Winfried Denk presented the two-photon laser scanning fluorescence microscopy method in 1990. This type of microscopy is far more protective of the tissue under examination than confocal laser-scanning microscopy, the most common method up till then. This meant that it became possible, for the first time, to look deep into scattering tissue for extended periods. This microscope improved the depth of penetration from 50-80 µm to up to 1000 µm (1mm). Thus, with its development, tissue layers became visible that could not previously be observed using imaging technology.

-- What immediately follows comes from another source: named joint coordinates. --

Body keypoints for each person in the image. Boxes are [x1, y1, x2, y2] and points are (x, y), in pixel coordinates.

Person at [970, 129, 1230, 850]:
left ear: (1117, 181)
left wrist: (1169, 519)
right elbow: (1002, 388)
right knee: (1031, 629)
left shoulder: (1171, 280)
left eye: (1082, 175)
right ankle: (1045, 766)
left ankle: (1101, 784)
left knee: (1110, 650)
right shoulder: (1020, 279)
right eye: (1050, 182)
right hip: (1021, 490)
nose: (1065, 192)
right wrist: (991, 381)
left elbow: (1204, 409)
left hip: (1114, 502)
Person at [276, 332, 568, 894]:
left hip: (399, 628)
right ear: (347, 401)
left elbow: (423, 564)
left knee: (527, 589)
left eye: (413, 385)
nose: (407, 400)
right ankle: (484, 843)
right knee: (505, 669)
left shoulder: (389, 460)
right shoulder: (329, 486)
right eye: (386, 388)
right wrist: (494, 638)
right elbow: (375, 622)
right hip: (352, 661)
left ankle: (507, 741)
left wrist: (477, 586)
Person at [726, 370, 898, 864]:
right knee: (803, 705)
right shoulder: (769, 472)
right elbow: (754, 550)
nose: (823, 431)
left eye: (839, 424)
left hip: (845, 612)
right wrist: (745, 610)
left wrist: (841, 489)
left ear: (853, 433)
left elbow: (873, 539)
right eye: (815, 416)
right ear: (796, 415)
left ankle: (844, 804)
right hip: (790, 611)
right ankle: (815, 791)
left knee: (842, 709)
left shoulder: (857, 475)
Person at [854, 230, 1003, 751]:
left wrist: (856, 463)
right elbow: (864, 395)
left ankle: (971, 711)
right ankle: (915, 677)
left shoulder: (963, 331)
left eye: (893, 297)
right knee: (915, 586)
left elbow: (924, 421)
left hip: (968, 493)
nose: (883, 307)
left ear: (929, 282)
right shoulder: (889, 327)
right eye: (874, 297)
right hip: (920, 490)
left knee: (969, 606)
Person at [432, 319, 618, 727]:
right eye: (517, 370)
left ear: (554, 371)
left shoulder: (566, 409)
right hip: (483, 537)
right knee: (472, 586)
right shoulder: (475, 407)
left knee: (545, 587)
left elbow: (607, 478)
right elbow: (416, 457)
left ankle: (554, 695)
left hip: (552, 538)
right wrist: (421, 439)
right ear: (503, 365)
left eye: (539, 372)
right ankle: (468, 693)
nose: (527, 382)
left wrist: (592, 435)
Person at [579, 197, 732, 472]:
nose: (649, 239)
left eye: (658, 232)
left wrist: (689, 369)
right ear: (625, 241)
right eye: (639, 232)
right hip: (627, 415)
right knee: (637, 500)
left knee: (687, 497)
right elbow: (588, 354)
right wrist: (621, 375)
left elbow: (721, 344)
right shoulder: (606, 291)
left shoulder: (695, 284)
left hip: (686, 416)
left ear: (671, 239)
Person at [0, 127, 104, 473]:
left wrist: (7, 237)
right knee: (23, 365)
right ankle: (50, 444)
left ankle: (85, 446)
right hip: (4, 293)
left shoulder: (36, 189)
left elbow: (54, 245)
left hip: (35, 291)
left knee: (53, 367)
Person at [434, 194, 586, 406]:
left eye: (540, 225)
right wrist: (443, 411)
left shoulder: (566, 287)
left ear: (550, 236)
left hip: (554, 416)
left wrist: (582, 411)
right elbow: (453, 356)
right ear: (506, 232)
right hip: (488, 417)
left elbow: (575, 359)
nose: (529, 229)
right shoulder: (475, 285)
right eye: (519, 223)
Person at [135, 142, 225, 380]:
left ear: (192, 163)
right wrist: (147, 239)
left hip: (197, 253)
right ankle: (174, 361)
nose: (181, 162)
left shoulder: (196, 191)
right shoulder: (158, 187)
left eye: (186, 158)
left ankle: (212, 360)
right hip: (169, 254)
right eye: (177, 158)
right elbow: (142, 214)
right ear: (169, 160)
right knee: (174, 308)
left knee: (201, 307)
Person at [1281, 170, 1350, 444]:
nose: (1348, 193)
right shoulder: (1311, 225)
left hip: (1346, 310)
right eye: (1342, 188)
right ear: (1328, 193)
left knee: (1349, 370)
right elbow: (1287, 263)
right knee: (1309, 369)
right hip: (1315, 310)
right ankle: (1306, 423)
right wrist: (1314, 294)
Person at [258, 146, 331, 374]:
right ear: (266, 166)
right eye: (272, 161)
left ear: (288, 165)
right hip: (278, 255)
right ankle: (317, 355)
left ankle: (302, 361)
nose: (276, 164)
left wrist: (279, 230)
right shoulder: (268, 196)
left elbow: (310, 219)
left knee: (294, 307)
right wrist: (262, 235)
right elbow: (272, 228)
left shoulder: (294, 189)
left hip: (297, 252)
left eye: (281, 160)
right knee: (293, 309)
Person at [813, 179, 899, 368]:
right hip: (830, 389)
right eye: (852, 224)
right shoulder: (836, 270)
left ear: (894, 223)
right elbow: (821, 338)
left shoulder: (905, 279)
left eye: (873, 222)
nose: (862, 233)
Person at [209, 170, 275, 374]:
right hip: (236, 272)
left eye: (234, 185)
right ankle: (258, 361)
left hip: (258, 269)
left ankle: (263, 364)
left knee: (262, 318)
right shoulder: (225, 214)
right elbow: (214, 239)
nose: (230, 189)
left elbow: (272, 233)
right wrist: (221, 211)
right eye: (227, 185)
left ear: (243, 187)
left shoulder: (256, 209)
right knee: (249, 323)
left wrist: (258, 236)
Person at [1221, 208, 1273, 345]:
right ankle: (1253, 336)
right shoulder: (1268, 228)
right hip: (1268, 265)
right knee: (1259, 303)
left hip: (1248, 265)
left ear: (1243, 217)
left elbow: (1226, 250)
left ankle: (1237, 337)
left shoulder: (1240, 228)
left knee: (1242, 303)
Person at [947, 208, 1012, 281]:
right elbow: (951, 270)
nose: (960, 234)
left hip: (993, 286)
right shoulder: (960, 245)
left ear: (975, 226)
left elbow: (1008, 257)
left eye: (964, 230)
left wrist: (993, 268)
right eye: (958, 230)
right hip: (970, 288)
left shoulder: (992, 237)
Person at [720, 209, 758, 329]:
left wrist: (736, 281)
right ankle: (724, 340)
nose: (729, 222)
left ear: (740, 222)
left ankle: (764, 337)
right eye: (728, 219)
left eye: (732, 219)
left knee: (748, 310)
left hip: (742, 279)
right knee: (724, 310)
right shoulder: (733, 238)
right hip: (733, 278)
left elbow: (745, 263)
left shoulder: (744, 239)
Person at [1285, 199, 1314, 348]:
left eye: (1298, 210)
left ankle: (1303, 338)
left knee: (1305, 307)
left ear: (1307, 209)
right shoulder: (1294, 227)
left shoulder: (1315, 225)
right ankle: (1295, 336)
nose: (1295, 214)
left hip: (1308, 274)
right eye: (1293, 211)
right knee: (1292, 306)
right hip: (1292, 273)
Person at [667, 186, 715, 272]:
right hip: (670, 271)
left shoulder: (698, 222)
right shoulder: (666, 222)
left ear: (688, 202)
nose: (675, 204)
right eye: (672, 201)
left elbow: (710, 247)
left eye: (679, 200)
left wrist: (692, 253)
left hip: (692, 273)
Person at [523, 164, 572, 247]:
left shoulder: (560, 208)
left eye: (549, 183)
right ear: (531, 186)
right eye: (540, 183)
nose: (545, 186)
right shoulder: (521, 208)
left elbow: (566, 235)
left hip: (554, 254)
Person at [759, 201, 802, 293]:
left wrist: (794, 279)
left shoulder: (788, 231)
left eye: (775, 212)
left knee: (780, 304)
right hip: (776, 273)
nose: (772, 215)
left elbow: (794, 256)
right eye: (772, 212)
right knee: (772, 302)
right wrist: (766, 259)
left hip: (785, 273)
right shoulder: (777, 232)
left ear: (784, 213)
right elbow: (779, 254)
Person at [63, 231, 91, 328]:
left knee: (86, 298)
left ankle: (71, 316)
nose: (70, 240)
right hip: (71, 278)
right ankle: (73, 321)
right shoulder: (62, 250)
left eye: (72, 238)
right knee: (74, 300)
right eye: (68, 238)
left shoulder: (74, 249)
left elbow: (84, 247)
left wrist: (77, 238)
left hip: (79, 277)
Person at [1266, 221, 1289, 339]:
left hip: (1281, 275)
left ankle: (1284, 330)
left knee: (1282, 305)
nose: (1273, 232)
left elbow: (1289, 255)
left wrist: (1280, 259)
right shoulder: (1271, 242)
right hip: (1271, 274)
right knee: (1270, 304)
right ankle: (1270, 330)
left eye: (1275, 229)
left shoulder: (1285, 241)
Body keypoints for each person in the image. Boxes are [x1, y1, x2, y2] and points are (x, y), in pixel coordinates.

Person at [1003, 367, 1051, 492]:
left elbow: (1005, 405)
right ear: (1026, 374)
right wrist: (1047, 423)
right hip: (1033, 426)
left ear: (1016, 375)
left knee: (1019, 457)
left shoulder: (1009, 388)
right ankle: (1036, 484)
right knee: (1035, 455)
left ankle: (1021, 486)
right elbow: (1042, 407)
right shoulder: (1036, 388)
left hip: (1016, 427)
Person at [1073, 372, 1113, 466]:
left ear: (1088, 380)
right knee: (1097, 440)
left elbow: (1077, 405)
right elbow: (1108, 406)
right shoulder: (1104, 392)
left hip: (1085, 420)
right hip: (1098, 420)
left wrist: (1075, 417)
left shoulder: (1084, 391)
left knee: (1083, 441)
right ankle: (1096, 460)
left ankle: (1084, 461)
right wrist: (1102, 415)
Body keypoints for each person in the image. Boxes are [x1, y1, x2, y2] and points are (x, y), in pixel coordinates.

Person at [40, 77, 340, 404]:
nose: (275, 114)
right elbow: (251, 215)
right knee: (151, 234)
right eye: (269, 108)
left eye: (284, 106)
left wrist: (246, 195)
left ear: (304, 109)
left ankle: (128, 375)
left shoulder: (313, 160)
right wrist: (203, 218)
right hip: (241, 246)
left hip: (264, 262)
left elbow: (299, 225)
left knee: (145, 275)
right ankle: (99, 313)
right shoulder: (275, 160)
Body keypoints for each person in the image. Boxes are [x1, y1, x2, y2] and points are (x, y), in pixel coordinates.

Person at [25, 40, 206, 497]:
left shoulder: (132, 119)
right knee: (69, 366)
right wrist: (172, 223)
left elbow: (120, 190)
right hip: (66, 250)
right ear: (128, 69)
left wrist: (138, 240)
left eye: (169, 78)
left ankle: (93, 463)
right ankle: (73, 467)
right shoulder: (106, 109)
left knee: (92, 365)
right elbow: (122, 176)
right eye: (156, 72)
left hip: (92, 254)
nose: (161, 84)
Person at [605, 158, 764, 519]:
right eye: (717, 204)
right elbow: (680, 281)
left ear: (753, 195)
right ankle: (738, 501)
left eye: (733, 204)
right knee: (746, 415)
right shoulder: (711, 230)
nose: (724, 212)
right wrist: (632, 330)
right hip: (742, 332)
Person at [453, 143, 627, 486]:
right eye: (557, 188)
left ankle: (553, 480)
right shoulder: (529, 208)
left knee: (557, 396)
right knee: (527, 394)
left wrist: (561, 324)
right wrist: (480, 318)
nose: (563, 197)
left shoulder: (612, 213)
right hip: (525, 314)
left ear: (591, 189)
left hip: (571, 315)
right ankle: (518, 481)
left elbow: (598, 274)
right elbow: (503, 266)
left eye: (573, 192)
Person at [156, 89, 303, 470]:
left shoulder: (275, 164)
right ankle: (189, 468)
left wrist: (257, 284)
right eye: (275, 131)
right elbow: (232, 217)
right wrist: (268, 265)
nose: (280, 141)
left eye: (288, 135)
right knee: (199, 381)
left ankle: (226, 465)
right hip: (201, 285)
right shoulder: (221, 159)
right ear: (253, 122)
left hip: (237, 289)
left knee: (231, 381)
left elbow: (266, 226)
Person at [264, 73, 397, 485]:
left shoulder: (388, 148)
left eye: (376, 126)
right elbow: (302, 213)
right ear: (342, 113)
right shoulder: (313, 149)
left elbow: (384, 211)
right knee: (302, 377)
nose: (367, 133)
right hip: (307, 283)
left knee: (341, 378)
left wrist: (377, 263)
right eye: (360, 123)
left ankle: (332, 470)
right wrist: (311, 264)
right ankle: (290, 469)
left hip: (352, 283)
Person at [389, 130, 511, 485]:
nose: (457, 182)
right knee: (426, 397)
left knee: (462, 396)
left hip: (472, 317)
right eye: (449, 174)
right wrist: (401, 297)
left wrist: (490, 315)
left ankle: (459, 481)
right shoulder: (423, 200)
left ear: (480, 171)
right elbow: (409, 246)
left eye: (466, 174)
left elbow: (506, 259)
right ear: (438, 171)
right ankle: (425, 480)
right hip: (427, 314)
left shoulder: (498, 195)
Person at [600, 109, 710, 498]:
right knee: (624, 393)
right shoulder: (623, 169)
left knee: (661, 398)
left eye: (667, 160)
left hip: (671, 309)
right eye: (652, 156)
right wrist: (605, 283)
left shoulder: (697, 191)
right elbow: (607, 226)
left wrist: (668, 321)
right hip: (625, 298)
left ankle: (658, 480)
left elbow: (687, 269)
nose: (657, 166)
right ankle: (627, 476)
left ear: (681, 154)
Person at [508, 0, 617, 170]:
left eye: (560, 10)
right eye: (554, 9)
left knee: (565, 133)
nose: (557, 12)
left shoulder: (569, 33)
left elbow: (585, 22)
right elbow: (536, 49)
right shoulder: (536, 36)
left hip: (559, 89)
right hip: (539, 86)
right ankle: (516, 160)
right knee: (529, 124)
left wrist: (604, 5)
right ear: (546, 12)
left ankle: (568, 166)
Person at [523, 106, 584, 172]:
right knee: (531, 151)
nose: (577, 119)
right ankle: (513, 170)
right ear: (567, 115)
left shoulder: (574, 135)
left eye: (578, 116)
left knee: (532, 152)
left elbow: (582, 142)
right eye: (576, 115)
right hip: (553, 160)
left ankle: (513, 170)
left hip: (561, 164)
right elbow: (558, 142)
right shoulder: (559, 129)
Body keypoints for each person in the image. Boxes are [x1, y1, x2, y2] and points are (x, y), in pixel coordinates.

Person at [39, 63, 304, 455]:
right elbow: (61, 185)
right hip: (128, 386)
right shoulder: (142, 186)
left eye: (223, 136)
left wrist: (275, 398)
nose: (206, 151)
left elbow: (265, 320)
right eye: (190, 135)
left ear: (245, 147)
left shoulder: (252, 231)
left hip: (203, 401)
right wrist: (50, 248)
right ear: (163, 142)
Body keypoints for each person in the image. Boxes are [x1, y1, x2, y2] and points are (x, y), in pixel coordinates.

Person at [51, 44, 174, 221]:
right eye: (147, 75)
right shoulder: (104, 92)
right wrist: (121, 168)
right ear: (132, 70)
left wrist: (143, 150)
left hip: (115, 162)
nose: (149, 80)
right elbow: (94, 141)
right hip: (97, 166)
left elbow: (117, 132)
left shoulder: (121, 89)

In the subsequent years, Winfried Denk developed a three-dimensional scanning electron microscope. This automated process presents the minutest details in the surrounding tissue in three-dimensions. To do this, an electron microscope scans the surface of a piece of tissue: the image obtained is saved. The device then cuts an ultra-thin slice of the tissue and records the tissue layer underneath it. All of the structures in the tissue block are then imaged section by section and combined on the computer to form a three-dimensional structure.
Both of the methods developed by Winfried Denk have enabled scientists to attain completely new insights into biological processes directly where they occur. This enables the in-depth investigation of these processes. Thus, both of the methods developed by Winfried Denk have revolutionised research based on imaging processes.
The Kavli Prize
The Kavli Prize honours scientists for pioneering research in the fields of astrophysics, nanoscience and neuroscience. The prize was established by Fred Kavli, the Norwegian scientist and philanthropist, and has a prize fund of one million US dollars. The prize is presented at an official ceremony in Oslo.
The Kavli Prize has been awarded to outstanding scientists every second year since 2008. It is organised by a partnership between the Norwegian Academy of Science and Letters, The Kavli Foundation and the Norwegian Ministry of Education and Research.